▶ INSTRUCTIONS FOR THE TASK: Substitute "groups" for "categories" everywhere in the records below, and give them back otherwise unchanged, without the pictures.

▶ DATA SECTION:
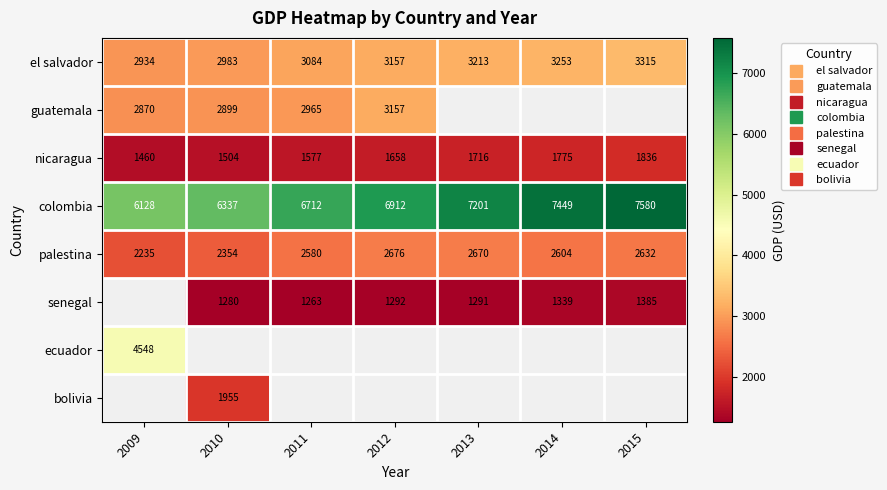

Which series has the largest total across all categories?

colombia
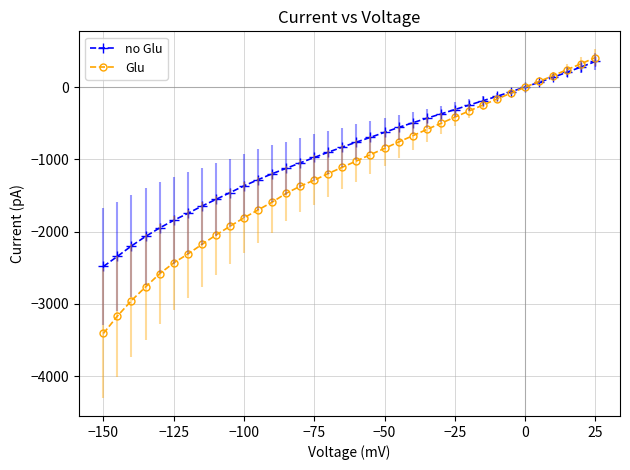

Which series has the largest total across all categories?

no Glu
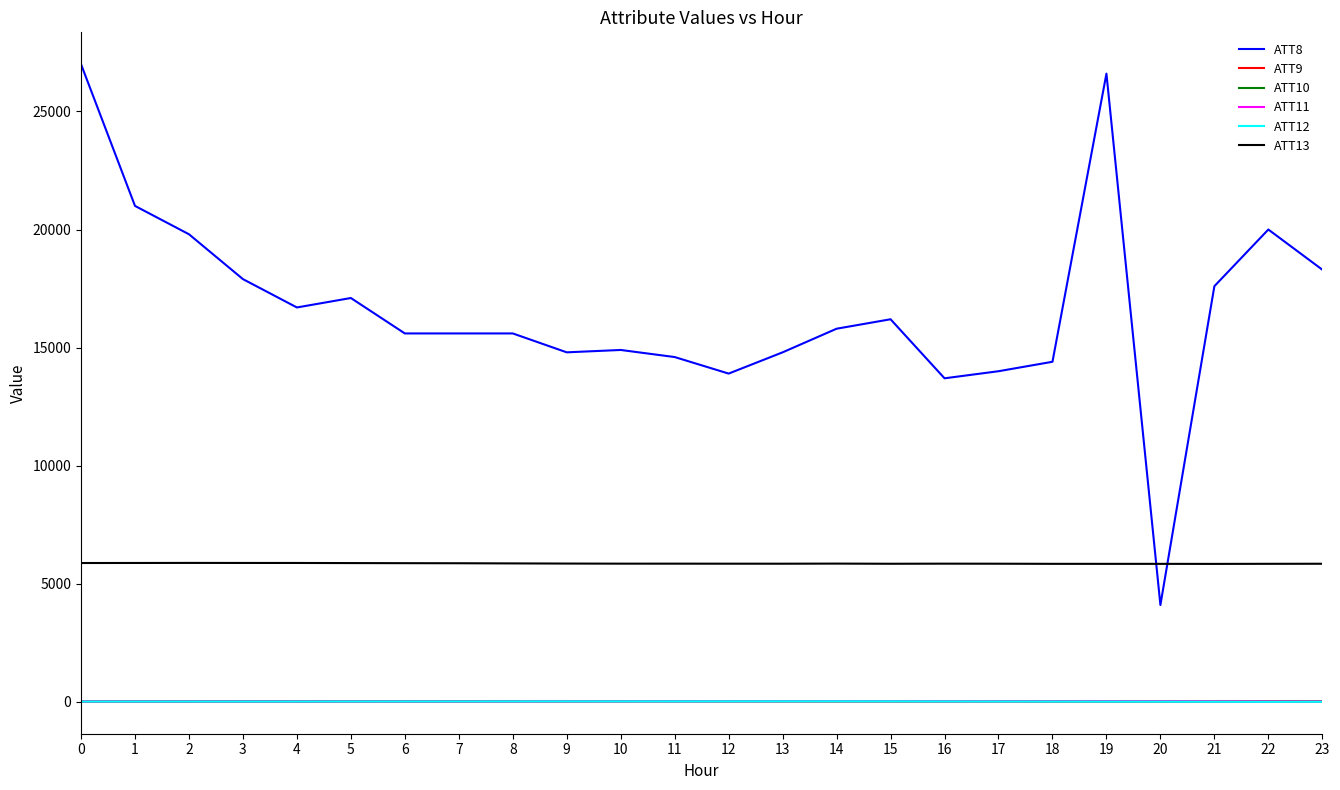

Which series has the largest total across all categories?

ATT8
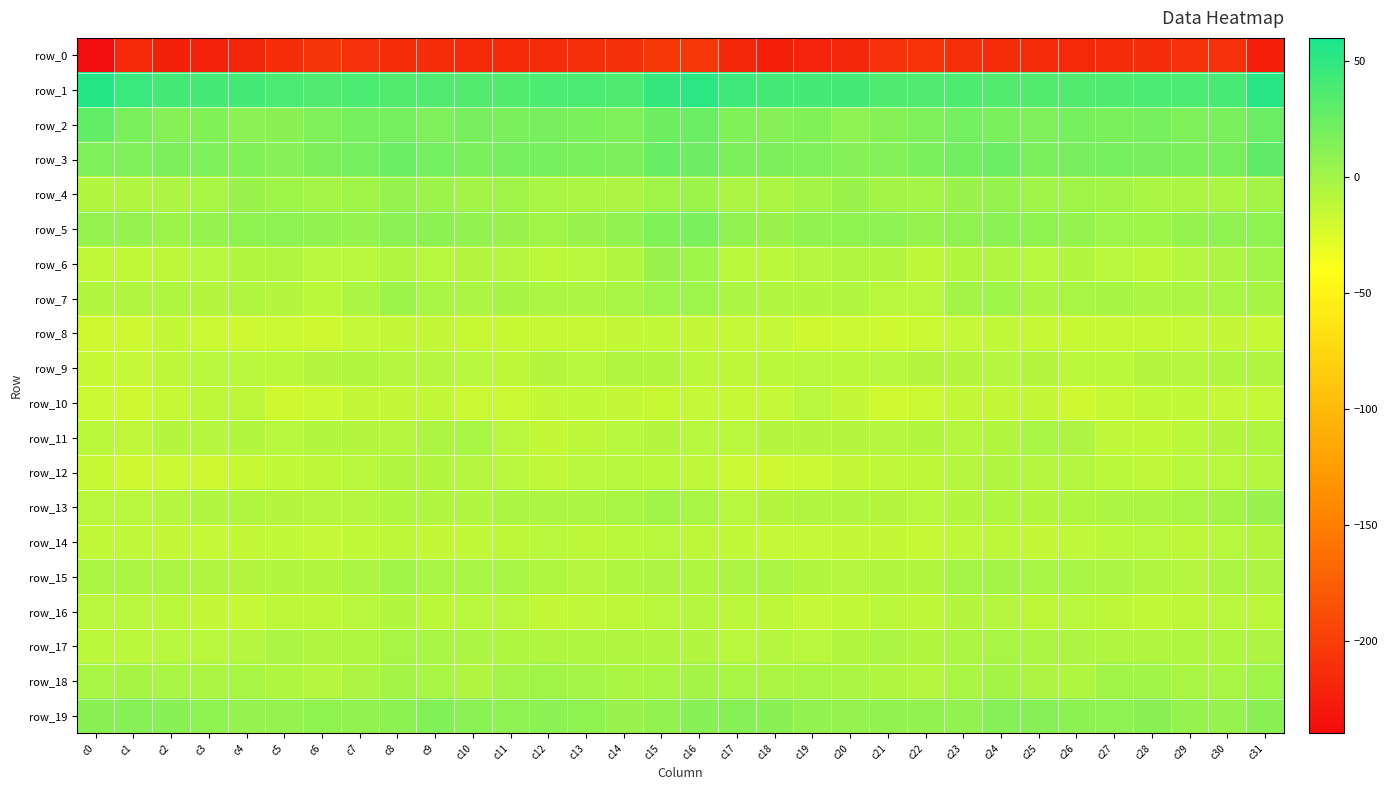

Rank the categories by row_14 value from lowest to highest.

c22, c6, c3, c18, c19, c2, c25, c4, c21, c20, c9, c5, c7, c0, c10, c17, c1, c23, c26, c29, c24, c13, c8, c16, c11, c14, c27, c12, c28, c15, c30, c31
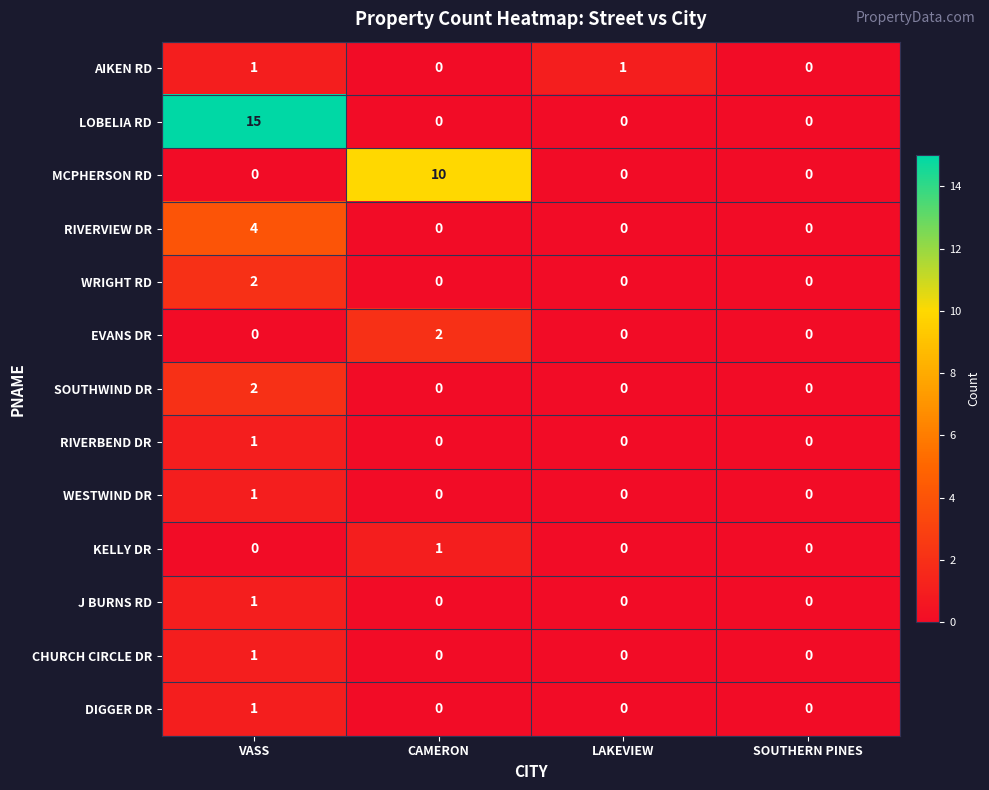

Which category has the highest value across all series?

VASS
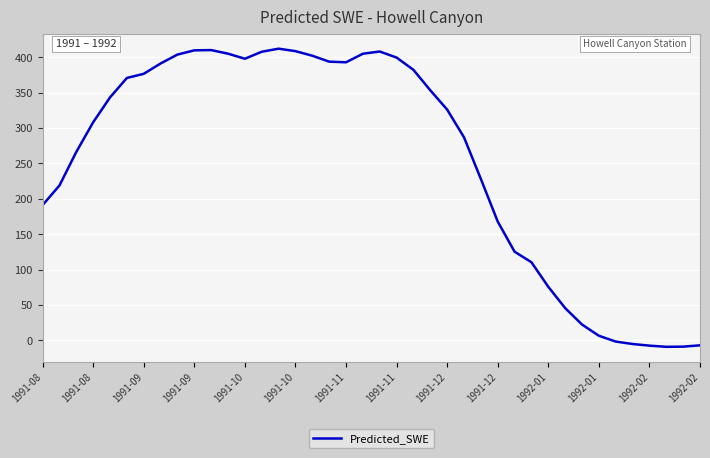

What is the difference between the maximum and minimum values?

421.3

▶ ANSWER TO THIS EXERCISE:
Which series has the largest total across all groups?

colombia

Which series has the largest total across all groups?

no Glu

Which series has the largest total across all groups?

ATT8

Rank the groups by row_14 value from lowest to highest.

c22, c6, c3, c18, c19, c2, c25, c4, c21, c20, c9, c5, c7, c0, c10, c17, c1, c23, c26, c29, c24, c13, c8, c16, c11, c14, c27, c12, c28, c15, c30, c31

Which category has the highest value across all series?

VASS

What is the difference between the maximum and minimum values?

421.3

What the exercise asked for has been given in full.